WHAT YOU WILL DO
Rewrite the part of the rows that opens with the line containing "Asefi Zaheeruddeen - Rating (Rp)" and closes with the line containing "What are all the series", replacing "pie" with "circle" and leaving all else unchanged.

MATERIAL FOR THIS TASK
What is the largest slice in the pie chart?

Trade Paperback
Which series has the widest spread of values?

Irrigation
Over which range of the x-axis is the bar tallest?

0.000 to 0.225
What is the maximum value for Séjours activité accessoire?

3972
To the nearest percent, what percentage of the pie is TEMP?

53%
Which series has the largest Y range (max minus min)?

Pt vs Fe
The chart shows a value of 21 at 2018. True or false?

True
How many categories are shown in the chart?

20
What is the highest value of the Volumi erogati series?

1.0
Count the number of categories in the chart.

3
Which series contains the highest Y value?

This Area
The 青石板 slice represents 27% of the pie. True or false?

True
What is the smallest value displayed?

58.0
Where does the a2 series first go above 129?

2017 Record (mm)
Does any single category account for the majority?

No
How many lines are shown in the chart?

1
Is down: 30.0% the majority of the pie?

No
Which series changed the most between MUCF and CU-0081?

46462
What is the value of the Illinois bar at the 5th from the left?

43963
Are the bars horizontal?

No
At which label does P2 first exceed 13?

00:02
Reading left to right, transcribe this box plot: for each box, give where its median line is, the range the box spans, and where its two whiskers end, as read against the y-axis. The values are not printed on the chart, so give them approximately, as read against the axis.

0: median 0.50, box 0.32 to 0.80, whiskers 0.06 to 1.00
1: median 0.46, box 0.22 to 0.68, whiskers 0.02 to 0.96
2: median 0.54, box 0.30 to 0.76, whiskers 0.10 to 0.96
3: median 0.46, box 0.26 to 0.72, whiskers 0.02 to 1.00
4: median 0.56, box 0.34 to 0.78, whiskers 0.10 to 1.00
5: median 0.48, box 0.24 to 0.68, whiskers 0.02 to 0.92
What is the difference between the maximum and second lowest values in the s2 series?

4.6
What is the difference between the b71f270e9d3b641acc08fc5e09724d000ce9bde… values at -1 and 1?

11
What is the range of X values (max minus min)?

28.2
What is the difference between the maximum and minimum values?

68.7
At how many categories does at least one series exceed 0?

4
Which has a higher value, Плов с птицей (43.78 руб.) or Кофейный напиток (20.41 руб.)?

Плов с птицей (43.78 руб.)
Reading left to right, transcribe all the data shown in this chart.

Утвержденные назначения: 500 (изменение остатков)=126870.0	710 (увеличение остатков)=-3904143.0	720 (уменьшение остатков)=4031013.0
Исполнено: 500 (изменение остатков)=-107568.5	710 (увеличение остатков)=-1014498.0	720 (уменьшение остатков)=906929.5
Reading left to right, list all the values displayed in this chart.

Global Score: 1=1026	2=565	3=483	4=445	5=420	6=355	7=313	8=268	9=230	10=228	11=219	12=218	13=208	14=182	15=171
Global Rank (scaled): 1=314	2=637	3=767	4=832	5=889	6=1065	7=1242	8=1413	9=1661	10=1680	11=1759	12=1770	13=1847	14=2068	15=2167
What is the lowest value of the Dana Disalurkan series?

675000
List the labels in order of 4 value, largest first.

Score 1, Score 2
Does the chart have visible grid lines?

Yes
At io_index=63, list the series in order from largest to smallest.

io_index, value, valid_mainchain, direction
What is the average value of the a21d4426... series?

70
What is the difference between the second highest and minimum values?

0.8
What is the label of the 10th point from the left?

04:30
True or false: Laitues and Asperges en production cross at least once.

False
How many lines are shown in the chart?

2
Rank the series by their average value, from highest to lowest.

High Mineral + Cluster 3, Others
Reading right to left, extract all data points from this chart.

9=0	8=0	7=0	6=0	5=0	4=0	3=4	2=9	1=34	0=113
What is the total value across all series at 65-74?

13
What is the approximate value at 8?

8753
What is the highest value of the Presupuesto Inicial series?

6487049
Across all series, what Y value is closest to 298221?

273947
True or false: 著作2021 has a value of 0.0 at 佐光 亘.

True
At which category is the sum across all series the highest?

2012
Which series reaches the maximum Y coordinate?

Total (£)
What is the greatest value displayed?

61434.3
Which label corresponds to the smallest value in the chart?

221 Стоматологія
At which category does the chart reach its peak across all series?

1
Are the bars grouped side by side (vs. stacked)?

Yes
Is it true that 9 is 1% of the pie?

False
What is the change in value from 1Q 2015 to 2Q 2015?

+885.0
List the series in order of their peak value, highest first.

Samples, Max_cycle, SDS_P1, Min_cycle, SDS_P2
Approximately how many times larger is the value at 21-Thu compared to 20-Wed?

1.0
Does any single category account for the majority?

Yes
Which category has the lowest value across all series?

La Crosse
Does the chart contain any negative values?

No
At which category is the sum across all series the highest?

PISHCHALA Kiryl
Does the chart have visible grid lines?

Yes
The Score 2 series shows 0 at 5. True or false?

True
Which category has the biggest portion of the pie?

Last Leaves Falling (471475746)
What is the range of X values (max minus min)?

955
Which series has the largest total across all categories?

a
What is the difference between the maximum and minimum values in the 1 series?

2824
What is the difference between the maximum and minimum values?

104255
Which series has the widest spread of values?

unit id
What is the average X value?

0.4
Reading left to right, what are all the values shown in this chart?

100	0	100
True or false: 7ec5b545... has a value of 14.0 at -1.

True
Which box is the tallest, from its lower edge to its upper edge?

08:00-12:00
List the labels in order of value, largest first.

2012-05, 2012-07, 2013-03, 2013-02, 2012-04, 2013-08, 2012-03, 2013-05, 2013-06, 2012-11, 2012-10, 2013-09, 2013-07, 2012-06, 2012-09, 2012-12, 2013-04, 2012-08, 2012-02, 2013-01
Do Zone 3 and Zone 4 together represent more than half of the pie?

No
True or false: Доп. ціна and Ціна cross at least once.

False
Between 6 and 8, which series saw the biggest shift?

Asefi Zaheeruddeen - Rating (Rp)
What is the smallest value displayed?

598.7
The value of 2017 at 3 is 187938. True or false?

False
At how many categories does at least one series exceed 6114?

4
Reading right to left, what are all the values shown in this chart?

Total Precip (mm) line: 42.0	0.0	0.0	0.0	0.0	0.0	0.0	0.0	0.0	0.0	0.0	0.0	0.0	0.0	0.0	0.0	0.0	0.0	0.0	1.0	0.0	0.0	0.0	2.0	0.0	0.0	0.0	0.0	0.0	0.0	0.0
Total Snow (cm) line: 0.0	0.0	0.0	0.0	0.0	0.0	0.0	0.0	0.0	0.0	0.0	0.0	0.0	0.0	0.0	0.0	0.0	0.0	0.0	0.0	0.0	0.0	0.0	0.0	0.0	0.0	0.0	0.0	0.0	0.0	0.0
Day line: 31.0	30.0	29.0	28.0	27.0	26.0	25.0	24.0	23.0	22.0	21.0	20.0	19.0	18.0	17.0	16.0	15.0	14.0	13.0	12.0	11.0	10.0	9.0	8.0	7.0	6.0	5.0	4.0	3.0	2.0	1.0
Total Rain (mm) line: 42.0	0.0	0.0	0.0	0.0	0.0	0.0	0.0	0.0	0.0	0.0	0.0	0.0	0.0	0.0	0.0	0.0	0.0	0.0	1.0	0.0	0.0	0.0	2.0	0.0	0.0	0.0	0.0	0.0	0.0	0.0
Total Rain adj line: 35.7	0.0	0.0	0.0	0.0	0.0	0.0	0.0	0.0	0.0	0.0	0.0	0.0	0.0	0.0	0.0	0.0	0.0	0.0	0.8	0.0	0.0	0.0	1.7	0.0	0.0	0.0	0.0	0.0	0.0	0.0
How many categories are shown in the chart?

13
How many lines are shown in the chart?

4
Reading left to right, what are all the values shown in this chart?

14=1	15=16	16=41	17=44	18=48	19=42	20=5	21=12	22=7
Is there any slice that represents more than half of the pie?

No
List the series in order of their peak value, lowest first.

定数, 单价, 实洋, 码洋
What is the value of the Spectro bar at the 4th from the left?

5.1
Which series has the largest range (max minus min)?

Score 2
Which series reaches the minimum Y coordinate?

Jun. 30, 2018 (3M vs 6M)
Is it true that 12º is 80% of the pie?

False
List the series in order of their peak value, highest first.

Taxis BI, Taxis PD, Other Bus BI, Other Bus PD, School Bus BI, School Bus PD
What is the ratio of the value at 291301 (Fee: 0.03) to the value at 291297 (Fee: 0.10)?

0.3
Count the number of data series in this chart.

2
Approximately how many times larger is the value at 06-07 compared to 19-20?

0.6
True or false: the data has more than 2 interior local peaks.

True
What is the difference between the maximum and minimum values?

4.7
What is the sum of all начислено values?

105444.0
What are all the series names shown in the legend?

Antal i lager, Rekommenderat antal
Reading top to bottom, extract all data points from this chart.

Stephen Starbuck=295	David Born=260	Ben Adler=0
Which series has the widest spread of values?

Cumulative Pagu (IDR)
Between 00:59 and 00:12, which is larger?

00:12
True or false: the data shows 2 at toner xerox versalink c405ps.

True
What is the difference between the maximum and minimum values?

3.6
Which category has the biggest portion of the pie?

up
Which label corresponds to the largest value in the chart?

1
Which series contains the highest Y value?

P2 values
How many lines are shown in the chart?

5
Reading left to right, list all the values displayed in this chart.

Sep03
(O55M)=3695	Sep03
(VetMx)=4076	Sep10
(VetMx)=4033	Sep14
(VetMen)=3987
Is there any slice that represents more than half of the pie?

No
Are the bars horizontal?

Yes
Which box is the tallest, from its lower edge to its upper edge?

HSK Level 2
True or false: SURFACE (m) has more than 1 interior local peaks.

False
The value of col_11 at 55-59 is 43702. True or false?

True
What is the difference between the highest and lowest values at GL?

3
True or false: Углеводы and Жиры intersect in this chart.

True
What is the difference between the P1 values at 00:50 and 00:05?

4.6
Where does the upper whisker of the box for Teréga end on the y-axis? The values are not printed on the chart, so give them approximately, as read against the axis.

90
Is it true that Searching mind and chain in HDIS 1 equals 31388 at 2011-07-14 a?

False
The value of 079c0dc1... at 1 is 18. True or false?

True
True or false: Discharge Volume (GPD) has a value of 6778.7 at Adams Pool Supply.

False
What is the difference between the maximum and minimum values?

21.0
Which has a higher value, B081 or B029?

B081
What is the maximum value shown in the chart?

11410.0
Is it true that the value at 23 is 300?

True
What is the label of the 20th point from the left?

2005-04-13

RESPONSE BELOW
Asefi Zaheeruddeen - Rating (Rp)
What is the smallest value displayed?

598.7
The value of 2017 at 3 is 187938. True or false?

False
At how many categories does at least one series exceed 6114?

4
Reading right to left, what are all the values shown in this chart?

Total Precip (mm) line: 42.0	0.0	0.0	0.0	0.0	0.0	0.0	0.0	0.0	0.0	0.0	0.0	0.0	0.0	0.0	0.0	0.0	0.0	0.0	1.0	0.0	0.0	0.0	2.0	0.0	0.0	0.0	0.0	0.0	0.0	0.0
Total Snow (cm) line: 0.0	0.0	0.0	0.0	0.0	0.0	0.0	0.0	0.0	0.0	0.0	0.0	0.0	0.0	0.0	0.0	0.0	0.0	0.0	0.0	0.0	0.0	0.0	0.0	0.0	0.0	0.0	0.0	0.0	0.0	0.0
Day line: 31.0	30.0	29.0	28.0	27.0	26.0	25.0	24.0	23.0	22.0	21.0	20.0	19.0	18.0	17.0	16.0	15.0	14.0	13.0	12.0	11.0	10.0	9.0	8.0	7.0	6.0	5.0	4.0	3.0	2.0	1.0
Total Rain (mm) line: 42.0	0.0	0.0	0.0	0.0	0.0	0.0	0.0	0.0	0.0	0.0	0.0	0.0	0.0	0.0	0.0	0.0	0.0	0.0	1.0	0.0	0.0	0.0	2.0	0.0	0.0	0.0	0.0	0.0	0.0	0.0
Total Rain adj line: 35.7	0.0	0.0	0.0	0.0	0.0	0.0	0.0	0.0	0.0	0.0	0.0	0.0	0.0	0.0	0.0	0.0	0.0	0.0	0.8	0.0	0.0	0.0	1.7	0.0	0.0	0.0	0.0	0.0	0.0	0.0
How many categories are shown in the chart?

13
How many lines are shown in the chart?

4
Reading left to right, what are all the values shown in this chart?

14=1	15=16	16=41	17=44	18=48	19=42	20=5	21=12	22=7
Is there any slice that represents more than half of the circle?

No
List the series in order of their peak value, lowest first.

定数, 单价, 实洋, 码洋
What is the value of the Spectro bar at the 4th from the left?

5.1
Which series has the largest range (max minus min)?

Score 2
Which series reaches the minimum Y coordinate?

Jun. 30, 2018 (3M vs 6M)
Is it true that 12º is 80% of the circle?

False
List the series in order of their peak value, highest first.

Taxis BI, Taxis PD, Other Bus BI, Other Bus PD, School Bus BI, School Bus PD
What is the ratio of the value at 291301 (Fee: 0.03) to the value at 291297 (Fee: 0.10)?

0.3
Count the number of data series in this chart.

2
Approximately how many times larger is the value at 06-07 compared to 19-20?

0.6
True or false: the data has more than 2 interior local peaks.

True
What is the difference between the maximum and minimum values?

4.7
What is the sum of all начислено values?

105444.0
What are all the series names shown in the legend?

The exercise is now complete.